On Jan. 30, we reported that BetterCyber, a cybersecurity company, tweeted that pro-Russian hacktivist group ‘KillNet’ took responsibility for DDoS attacks on official websites of U.S.-based hospitals. On that same day, the HC3 published an analyst note about the group and its threat to the health and public health sector.
HC3’s latest analyst note says that “In the late January 2023 attack, over 90 known orchestrated DDoS attacks took place on healthcare systems (covering multiple hospitals), lone hospitals, and medical centers. Of these, 55 percent were healthcare systems with at least one hospital and lone hospitals with Level I trauma centers, which provide the most comprehensive and highest level of trauma care to critically ill or injured patients. As they are normally large establishments with considerable patient data to enter and exploit, these types of HPH organizations are ideal targets for KillNet and its affiliates.”
“Since the February 24, 2022, Russian invasion of Urkaine, KillNet continued its harassment of U.S. and NATO countries’ critical infrastructure,” the note adds. “By December 2022, their targeting of the HPH sector was apparent, with announcements of their coordinated attacks across multiple countries posted on the Telegram channel of its founder and leader, KillMilk.”
The note also provides a timeline of screenshots from December of 2022 to February of 2023 of KillNet’s posts boasting about attacks on the healthcare sector.

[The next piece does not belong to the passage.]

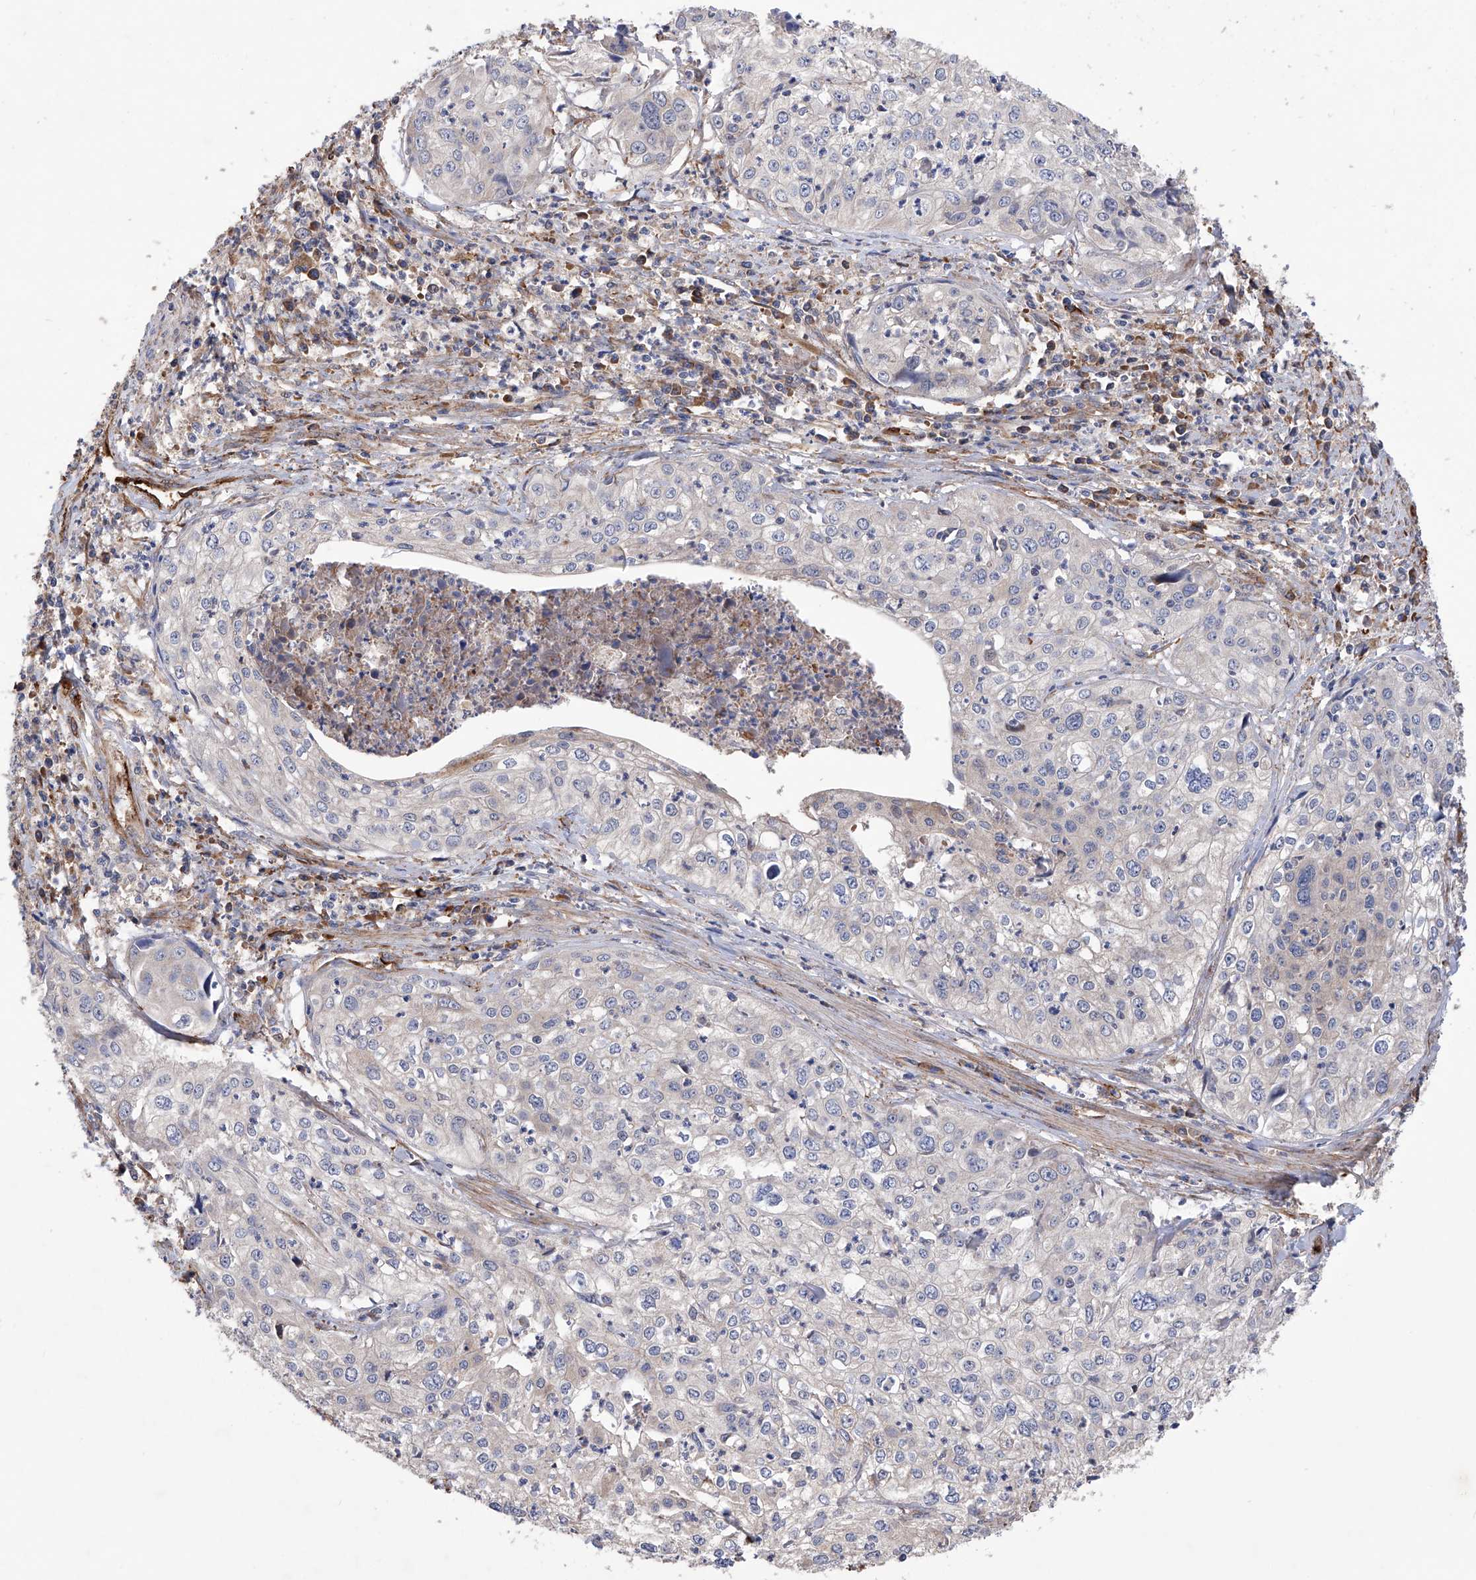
{"staining": {"intensity": "negative", "quantity": "none", "location": "none"}, "tissue": "cervical cancer", "cell_type": "Tumor cells", "image_type": "cancer", "snomed": [{"axis": "morphology", "description": "Squamous cell carcinoma, NOS"}, {"axis": "topography", "description": "Cervix"}], "caption": "Immunohistochemistry of cervical squamous cell carcinoma displays no positivity in tumor cells. Brightfield microscopy of immunohistochemistry (IHC) stained with DAB (brown) and hematoxylin (blue), captured at high magnification.", "gene": "INPP5B", "patient": {"sex": "female", "age": 31}}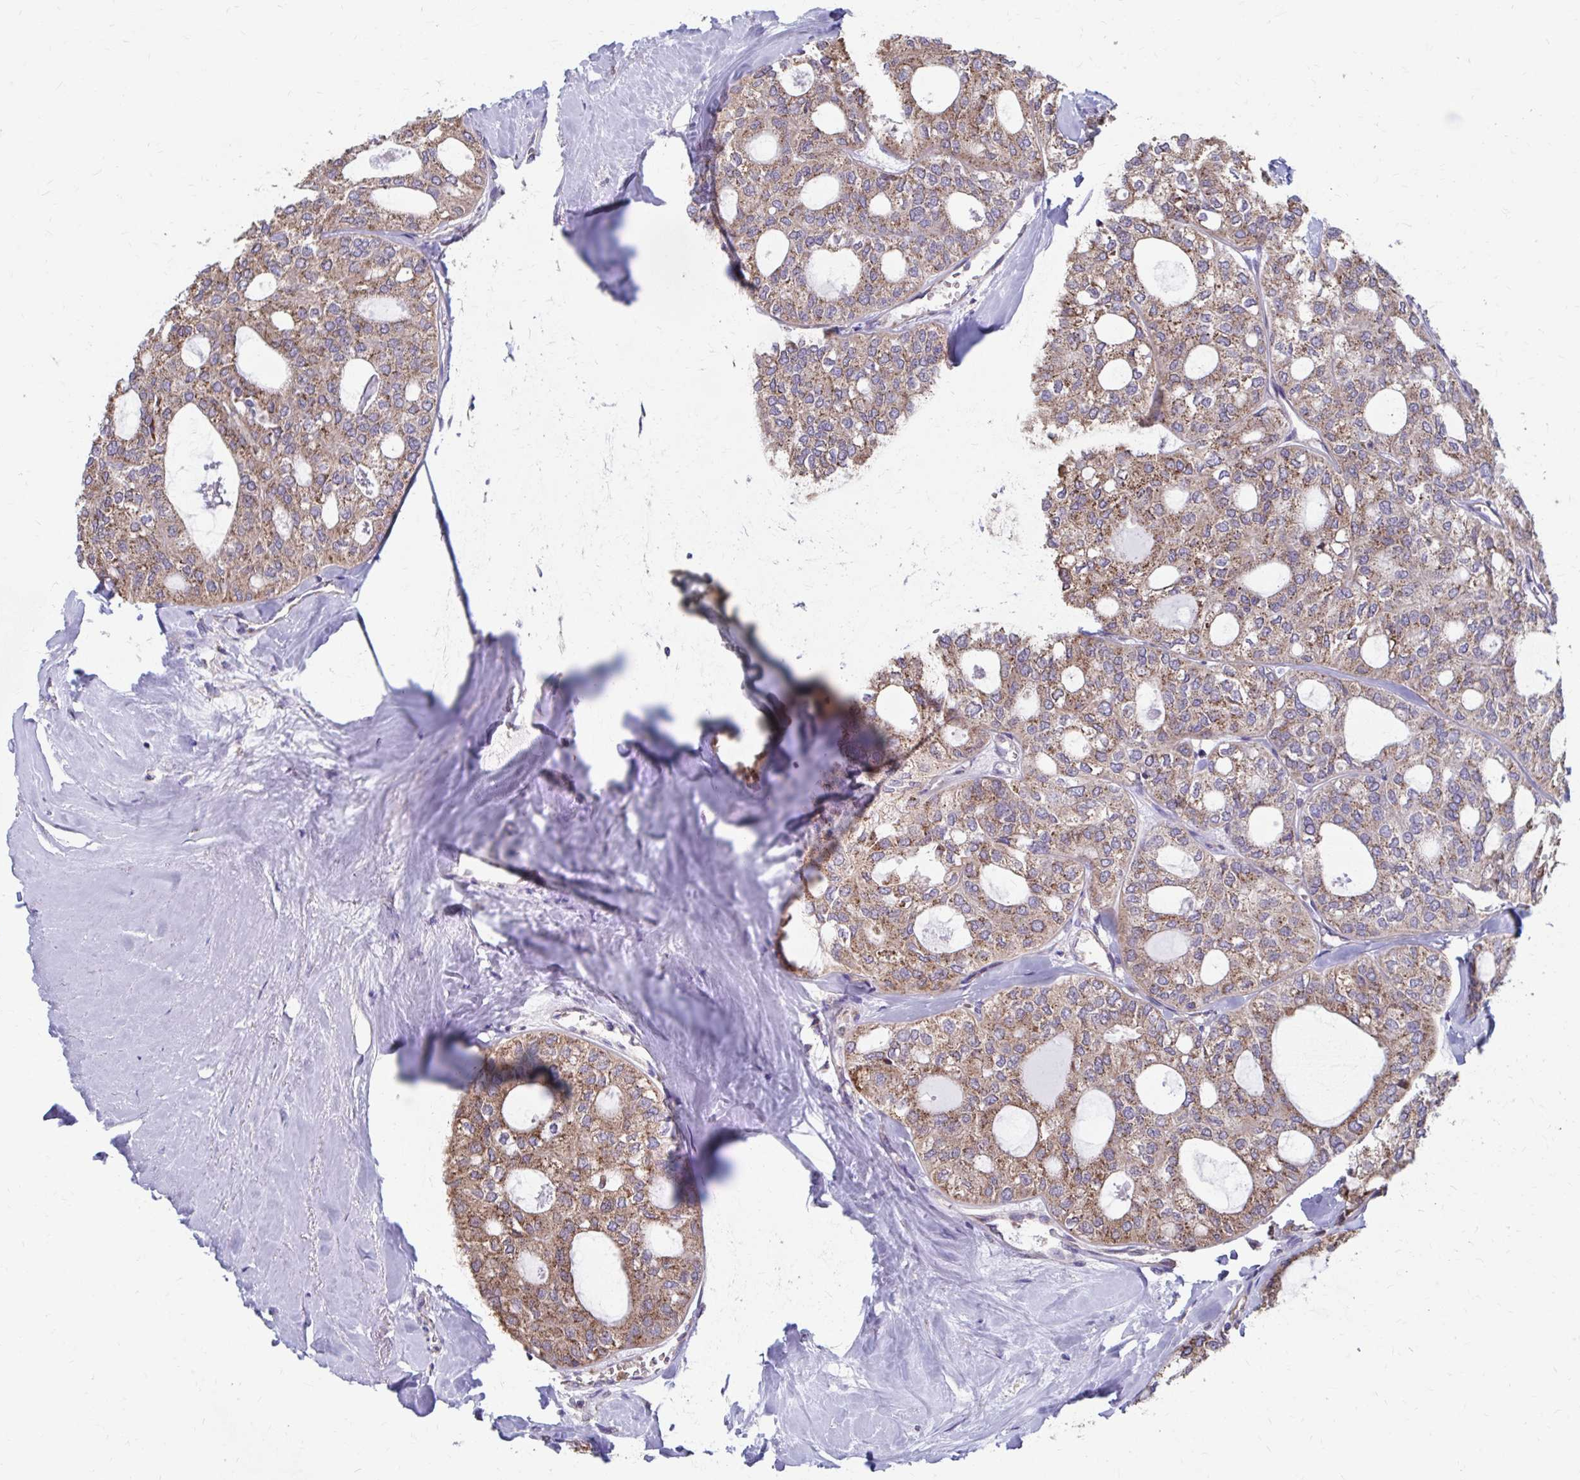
{"staining": {"intensity": "moderate", "quantity": ">75%", "location": "cytoplasmic/membranous"}, "tissue": "thyroid cancer", "cell_type": "Tumor cells", "image_type": "cancer", "snomed": [{"axis": "morphology", "description": "Follicular adenoma carcinoma, NOS"}, {"axis": "topography", "description": "Thyroid gland"}], "caption": "Immunohistochemical staining of human thyroid follicular adenoma carcinoma reveals medium levels of moderate cytoplasmic/membranous staining in approximately >75% of tumor cells.", "gene": "FKBP2", "patient": {"sex": "male", "age": 75}}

As of March 2023, according to the note, there have been few incidents attributed to KillNet—except a DDoS attack on a laboratory, blood, and pharmaceutical sub-industry organization. Additionally, there is little to no content on the organization’s Telegram channel indicating further targeting of the HPH sector. Yet, on we reported on March 17, Microsoft published a blog regarding DDoS attacks by KillNet and affiliate activist groups in the healthcare sector using the Microsoft Azure infrastructure for over three months.
Interestingly, the note comments that “On their Telegram channels, both KillMilk and KillNet show that they are adroit in graphic design and have a penchant for using novel or “millennial” ways of announcing boastful threats or attacks, to include memes, gifs, emojis, and short edited videos. Demonstrating their hostility to the U.S. HPH sector, on February 4, 2023, five days after the release of HC3’s most recent Analyst Note on KillNet, former leader, KillMilk, posted a meme that seemingly threatened the U.S. Department of Health and Human Services (HHS). Whether signaling a future warning to HHS writ large or coincidentally in response to the Analyst Note, it has already been shown that the hacktivist group remains aware of open source articles or publications about their group (namely, from Medium user, CyberKnow, and online publication, SOCRadar).”
As for actions organizations can take to protect themselves from ransomware groups like KillNet, the note recommends taking proactive measures to mitigate against a variety of attacks including DDoS, such as minimizing the amount and sensitivity of data available to external parties and implementing identify management program.